*The input*.
——

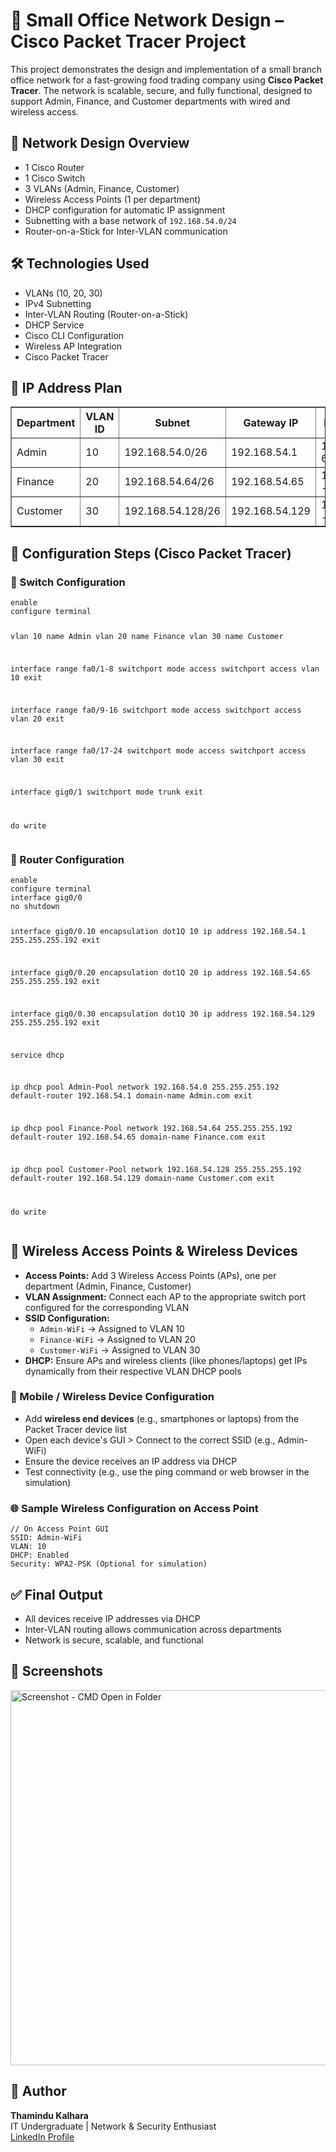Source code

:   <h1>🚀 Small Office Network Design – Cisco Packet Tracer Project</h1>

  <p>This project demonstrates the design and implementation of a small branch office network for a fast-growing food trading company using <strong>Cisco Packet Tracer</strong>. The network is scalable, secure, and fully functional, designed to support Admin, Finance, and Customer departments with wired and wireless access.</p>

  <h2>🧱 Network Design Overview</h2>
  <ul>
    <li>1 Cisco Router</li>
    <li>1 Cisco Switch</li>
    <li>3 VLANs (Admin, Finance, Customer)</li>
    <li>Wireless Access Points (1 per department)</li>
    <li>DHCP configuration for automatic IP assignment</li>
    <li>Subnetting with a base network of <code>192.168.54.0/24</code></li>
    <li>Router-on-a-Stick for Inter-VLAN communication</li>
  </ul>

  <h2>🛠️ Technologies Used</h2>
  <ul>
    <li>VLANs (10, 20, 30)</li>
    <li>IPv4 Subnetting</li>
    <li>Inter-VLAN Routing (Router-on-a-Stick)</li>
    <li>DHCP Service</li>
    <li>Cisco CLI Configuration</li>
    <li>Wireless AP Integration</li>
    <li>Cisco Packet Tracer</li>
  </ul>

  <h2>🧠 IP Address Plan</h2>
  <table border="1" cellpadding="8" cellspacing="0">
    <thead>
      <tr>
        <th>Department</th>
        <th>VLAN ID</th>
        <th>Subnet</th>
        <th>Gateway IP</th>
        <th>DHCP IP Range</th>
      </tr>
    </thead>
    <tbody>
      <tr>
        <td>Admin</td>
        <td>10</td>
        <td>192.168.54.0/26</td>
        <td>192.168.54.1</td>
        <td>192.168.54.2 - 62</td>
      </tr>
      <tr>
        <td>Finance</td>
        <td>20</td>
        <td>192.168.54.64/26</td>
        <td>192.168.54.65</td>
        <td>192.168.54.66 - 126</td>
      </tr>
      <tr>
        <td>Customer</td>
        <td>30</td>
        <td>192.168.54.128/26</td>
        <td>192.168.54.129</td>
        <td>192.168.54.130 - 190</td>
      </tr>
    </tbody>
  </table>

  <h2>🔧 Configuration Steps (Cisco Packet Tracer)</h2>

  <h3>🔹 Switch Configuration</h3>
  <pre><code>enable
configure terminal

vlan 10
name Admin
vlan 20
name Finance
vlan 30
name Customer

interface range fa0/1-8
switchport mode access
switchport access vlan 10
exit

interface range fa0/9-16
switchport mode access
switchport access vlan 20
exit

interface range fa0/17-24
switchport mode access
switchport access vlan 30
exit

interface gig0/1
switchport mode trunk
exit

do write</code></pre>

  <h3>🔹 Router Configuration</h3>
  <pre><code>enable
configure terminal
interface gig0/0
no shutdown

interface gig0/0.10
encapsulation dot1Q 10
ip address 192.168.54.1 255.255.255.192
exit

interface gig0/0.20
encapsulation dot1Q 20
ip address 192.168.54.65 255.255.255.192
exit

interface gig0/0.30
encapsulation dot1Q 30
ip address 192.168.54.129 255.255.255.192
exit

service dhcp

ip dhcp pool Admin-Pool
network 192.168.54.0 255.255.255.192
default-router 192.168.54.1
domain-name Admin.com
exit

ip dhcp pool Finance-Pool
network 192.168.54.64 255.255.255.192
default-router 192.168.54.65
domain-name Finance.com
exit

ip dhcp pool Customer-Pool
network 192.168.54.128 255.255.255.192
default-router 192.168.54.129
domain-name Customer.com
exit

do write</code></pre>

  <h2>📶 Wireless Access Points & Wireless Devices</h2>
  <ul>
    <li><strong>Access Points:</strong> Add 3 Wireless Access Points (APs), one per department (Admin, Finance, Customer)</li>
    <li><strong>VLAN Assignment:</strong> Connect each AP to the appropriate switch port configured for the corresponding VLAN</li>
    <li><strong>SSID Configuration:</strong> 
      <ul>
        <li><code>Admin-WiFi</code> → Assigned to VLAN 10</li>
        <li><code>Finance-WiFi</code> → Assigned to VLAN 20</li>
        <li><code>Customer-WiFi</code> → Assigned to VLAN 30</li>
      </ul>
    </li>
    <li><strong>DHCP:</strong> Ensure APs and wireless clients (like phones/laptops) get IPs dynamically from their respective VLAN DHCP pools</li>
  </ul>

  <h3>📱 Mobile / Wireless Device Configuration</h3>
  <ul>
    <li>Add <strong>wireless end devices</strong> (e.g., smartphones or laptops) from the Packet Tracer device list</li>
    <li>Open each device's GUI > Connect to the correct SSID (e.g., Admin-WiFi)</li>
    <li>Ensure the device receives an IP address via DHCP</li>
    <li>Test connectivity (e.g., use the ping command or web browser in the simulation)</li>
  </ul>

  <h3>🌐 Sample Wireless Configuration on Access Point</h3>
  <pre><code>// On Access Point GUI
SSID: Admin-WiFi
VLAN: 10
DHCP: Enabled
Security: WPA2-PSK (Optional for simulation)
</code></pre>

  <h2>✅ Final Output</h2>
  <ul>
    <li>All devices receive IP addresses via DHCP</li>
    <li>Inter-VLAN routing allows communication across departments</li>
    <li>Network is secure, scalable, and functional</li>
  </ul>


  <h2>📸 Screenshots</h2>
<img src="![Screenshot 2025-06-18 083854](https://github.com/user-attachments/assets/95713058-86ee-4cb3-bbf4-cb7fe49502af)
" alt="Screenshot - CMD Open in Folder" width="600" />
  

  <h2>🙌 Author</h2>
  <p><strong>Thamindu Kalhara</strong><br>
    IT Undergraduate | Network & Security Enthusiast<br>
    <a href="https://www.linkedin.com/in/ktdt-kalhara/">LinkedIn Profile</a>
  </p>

——

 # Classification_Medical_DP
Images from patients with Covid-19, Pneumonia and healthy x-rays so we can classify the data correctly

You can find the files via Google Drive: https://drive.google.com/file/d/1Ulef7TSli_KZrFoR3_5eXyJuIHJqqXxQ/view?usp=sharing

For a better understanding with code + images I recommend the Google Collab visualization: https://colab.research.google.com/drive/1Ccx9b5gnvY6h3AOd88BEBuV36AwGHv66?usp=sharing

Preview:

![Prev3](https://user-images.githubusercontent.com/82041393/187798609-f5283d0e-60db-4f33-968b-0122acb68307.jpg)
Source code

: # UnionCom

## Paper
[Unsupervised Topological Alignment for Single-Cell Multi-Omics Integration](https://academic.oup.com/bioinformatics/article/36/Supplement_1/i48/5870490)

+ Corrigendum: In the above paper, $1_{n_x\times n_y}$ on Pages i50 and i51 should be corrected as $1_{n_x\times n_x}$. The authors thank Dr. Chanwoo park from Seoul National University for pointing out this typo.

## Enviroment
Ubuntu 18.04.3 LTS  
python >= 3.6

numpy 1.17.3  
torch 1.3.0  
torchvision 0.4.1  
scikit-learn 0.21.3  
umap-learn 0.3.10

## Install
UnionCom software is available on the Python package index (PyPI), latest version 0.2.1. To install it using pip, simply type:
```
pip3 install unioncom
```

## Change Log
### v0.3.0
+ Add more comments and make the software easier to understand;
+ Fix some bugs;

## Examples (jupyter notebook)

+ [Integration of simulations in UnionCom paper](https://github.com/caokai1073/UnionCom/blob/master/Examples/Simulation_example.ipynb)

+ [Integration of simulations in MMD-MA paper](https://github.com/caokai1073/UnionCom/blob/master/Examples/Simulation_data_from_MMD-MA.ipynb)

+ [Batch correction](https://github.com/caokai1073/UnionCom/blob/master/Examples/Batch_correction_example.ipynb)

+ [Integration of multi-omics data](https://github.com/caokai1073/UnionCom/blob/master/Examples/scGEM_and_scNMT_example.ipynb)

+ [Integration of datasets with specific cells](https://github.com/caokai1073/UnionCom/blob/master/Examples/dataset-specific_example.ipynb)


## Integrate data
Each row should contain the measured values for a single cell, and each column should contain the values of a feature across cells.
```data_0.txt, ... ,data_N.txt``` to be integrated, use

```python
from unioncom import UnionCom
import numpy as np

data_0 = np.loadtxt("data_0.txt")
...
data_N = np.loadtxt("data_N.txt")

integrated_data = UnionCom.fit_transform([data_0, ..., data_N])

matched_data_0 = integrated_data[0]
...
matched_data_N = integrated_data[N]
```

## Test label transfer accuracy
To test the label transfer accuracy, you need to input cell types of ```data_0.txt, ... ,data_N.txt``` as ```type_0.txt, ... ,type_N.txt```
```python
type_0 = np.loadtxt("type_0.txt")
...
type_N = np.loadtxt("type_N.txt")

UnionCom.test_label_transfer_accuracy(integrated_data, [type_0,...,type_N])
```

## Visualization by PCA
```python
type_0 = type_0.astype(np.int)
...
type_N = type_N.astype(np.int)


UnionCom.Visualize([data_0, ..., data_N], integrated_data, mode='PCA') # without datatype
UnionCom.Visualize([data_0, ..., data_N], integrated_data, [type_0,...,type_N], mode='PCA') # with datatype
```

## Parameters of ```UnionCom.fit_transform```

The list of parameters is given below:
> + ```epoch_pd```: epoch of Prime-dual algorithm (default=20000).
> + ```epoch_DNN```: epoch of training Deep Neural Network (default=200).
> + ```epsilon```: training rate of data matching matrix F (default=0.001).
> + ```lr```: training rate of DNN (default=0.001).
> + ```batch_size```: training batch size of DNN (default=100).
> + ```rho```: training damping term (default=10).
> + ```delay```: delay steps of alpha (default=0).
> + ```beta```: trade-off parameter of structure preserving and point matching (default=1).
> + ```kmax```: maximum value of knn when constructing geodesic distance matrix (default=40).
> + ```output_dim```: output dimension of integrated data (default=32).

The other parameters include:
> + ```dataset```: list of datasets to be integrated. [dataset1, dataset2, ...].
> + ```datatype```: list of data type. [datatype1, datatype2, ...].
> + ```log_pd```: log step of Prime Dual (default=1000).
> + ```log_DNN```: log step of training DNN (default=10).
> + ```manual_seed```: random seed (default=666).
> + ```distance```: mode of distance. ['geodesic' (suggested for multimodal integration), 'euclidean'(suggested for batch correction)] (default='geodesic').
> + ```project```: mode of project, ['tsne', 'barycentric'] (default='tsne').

——

The answer must consist of every line from the data that holds the string "secure".

  <p>This project demonstrates the design and implementation of a small branch office network for a fast-growing food trading company using <strong>Cisco Packet Tracer</strong>. The network is scalable, secure, and fully functional, designed to support Admin, Finance, and Customer departments with wired and wireless access.</p>
    <li>Network is secure, scalable, and functional</li>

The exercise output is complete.